Top of Data to process

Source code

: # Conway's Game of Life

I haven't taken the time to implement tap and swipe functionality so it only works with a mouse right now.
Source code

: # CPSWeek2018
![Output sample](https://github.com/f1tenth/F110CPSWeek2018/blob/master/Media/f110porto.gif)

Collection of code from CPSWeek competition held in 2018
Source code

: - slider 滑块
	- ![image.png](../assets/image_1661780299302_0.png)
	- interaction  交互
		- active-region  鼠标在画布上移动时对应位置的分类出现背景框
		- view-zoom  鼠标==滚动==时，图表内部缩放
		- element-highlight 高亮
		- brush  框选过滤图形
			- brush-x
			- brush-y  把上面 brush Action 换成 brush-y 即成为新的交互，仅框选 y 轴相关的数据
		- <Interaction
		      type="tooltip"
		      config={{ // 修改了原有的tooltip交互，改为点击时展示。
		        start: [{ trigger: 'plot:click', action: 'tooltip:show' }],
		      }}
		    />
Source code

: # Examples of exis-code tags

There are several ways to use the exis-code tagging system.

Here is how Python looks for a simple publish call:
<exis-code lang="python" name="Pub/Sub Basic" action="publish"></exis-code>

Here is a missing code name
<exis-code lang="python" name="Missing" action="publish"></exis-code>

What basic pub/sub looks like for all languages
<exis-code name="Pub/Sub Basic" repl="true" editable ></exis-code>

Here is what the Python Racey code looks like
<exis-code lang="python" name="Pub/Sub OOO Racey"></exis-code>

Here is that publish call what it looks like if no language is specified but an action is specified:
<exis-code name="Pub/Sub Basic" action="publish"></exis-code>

Bottom of Data to process

● Problem description
Can you rename "Pub/Sub Basic" to "Pub/Sub Simple" everywhere in the listing above and give the listing back with everything else unchanged?

● Exercise result
Source code

: # Conway's Game of Life

I haven't taken the time to implement tap and swipe functionality so it only works with a mouse right now.
Source code

: # CPSWeek2018
![Output sample](https://github.com/f1tenth/F110CPSWeek2018/blob/master/Media/f110porto.gif)

Collection of code from CPSWeek competition held in 2018
Source code

: - slider 滑块
	- ![image.png](../assets/image_1661780299302_0.png)
	- interaction  交互
		- active-region  鼠标在画布上移动时对应位置的分类出现背景框
		- view-zoom  鼠标==滚动==时，图表内部缩放
		- element-highlight 高亮
		- brush  框选过滤图形
			- brush-x
			- brush-y  把上面 brush Action 换成 brush-y 即成为新的交互，仅框选 y 轴相关的数据
		- <Interaction
		      type="tooltip"
		      config={{ // 修改了原有的tooltip交互，改为点击时展示。
		        start: [{ trigger: 'plot:click', action: 'tooltip:show' }],
		      }}
		    />
Source code

: # Examples of exis-code tags

There are several ways to use the exis-code tagging system.

Here is how Python looks for a simple publish call:
<exis-code lang="python" name="Pub/Sub Simple" action="publish"></exis-code>

Here is a missing code name
<exis-code lang="python" name="Missing" action="publish"></exis-code>

What basic pub/sub looks like for all languages
<exis-code name="Pub/Sub Simple" repl="true" editable ></exis-code>

Here is what the Python Racey code looks like
<exis-code lang="python" name="Pub/Sub OOO Racey"></exis-code>

Here is that publish call what it looks like if no language is specified but an action is specified:
<exis-code name="Pub/Sub Simple" action="publish"></exis-code>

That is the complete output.